Two crane operators staged a high-rise protest at a construction site in Singapore yesterday, its second industrial incident involving Chinese workers in less than two weeks.
The workers, reportedly demanding payment of back wages before their return to China, perched themselves on top of separate cranes before agreeing to come down after hours of negotiations with rescuers, an Agence France-Presse photographer said.
The crane protest came 10 days after a work stoppage by Chinese bus drivers erupted at a transport firm — Singapore’s first industrial strike since 1986.
The protest came as four drivers accused of instigating the Nov. 26 to 27 strike at state-linked transport firm SMRT appeared in court.
Liu Xiangying, 33, Gao Yue Qiang, 32, Wang Xianjie, 39, and He Jun Ling, 32 appeared in handcuffs and told the court they would engage defense lawyers. Their case was adjourned until Wednesday. Bail was set at S$10,000 (US$8,200) for three of them and at S$20,000 for one man who faces an extra charge.
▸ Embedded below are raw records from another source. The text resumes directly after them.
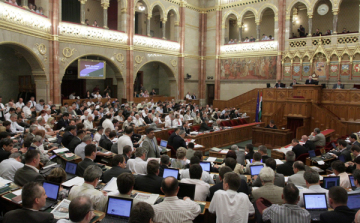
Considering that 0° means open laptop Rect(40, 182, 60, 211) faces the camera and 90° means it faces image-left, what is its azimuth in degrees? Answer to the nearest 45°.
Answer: approximately 45°

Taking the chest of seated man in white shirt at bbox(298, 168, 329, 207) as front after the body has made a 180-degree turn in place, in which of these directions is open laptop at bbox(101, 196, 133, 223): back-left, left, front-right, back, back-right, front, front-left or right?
front-right

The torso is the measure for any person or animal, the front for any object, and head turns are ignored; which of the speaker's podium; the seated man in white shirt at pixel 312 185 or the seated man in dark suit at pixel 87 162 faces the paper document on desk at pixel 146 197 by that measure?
the speaker's podium

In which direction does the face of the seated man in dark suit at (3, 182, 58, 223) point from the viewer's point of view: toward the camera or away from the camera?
away from the camera

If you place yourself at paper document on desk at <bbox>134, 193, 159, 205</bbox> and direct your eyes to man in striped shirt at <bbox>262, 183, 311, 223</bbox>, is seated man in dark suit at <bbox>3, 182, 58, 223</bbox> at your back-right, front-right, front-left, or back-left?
back-right

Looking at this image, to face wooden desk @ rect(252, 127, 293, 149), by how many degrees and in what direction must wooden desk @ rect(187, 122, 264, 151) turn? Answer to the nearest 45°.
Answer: approximately 45° to its left

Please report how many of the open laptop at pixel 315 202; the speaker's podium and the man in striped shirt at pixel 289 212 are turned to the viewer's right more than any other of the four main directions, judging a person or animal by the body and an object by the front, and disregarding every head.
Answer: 0

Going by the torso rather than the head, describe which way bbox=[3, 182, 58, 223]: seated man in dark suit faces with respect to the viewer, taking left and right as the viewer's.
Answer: facing away from the viewer and to the right of the viewer

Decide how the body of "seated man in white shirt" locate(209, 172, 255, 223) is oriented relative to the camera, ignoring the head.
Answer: away from the camera

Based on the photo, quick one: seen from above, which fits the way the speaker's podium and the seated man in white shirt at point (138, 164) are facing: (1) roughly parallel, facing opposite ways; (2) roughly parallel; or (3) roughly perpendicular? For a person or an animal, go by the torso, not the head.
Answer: roughly parallel, facing opposite ways

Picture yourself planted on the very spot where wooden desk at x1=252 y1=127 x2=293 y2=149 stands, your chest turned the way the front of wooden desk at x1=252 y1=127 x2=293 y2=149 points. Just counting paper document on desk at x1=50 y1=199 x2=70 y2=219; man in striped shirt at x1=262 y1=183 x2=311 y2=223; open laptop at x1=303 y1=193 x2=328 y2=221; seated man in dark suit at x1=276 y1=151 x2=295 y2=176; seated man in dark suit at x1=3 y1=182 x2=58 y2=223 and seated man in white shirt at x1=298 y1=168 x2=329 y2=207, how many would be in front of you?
6

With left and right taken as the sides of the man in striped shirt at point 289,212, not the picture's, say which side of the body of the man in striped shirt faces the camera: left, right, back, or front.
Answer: back

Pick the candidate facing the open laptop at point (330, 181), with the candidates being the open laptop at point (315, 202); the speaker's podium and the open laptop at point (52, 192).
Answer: the speaker's podium

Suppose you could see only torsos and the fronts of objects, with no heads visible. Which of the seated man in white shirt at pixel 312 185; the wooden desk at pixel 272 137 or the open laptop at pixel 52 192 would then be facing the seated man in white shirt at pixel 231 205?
the wooden desk

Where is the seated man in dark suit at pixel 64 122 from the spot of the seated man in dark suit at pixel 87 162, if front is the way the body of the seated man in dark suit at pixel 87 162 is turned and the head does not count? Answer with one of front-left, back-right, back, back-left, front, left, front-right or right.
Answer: front-left

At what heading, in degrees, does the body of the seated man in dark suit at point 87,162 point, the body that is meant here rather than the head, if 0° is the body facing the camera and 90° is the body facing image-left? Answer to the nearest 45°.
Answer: approximately 225°

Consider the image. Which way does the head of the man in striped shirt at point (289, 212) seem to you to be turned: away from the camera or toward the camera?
away from the camera

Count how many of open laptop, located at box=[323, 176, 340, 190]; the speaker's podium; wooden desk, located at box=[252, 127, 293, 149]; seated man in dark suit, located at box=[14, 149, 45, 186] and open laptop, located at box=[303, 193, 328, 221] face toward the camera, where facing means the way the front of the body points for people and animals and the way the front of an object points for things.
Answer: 4

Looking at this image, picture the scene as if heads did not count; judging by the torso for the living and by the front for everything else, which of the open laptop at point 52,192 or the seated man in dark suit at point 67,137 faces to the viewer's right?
the seated man in dark suit
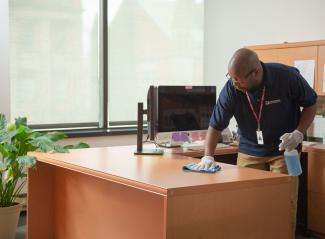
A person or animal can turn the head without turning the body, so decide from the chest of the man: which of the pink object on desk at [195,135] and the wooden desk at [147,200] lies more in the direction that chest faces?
the wooden desk

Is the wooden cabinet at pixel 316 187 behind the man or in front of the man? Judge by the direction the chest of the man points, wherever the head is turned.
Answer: behind

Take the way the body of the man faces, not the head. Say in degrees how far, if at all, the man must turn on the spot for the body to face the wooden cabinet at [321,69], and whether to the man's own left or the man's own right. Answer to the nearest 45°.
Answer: approximately 135° to the man's own right

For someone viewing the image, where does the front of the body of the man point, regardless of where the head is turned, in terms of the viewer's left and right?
facing the viewer and to the left of the viewer

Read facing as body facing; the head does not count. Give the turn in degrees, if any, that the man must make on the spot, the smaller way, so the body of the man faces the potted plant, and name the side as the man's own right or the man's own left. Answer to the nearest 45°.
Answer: approximately 45° to the man's own right

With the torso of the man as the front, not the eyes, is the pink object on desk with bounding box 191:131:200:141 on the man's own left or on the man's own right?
on the man's own right

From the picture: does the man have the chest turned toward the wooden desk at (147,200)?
yes

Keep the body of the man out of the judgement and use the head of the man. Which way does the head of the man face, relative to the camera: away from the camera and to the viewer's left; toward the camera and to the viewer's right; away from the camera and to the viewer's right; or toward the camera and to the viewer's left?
toward the camera and to the viewer's left
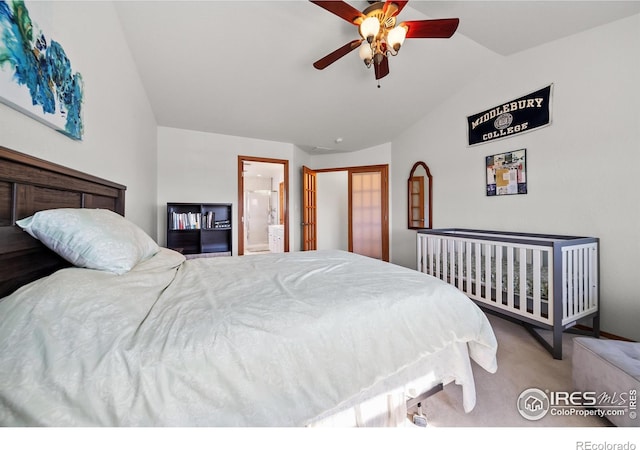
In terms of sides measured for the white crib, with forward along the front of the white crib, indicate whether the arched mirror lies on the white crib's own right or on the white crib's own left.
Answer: on the white crib's own right

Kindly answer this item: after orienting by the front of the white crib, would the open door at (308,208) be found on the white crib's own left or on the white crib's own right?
on the white crib's own right

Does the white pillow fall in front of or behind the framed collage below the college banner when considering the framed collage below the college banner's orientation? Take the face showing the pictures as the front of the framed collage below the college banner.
in front

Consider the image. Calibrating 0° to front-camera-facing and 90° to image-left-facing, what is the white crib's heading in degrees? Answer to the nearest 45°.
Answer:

They face a maximum fine of S$2,000 and/or a sentence of up to a year in prison. The other drivers who took part in the strike would get police warnings, but be allowed to stay and work in Singapore, the government said last week.
Twenty-nine other drivers have already been fired and sent back to China and one has been sentenced to six weeks in jail after pleading guilty to involvement in an illegal strike.
Activist groups have expressed outrage over the crackdown on the bus workers.
Human Rights Watch (HRW) issued a statement yesterday calling on Singapore to drop the charges against the four drivers and put an end to pay discrimination.
The striking drivers said they were being paid less than Malaysian colleagues for the same work.
“Singapore defies basic labor rights by criminalizing migrant workers for a work stoppage and threatening them with prison terms, fines and deportation,” HRW deputy Asia director Phil Robertson said.
“As a country that depends on migrant workers, Singapore should recognize it’s playing with fire by permitting private and state-owned companies to discriminate based on the nationality of the workers,” he added.
The Ministry of Manpower did not respond to a request for comment.
Singaporeans, most of whom are ethnic Chinese, were firmly in support of punishment for the workers, but also blamed the bus company, a poll showed.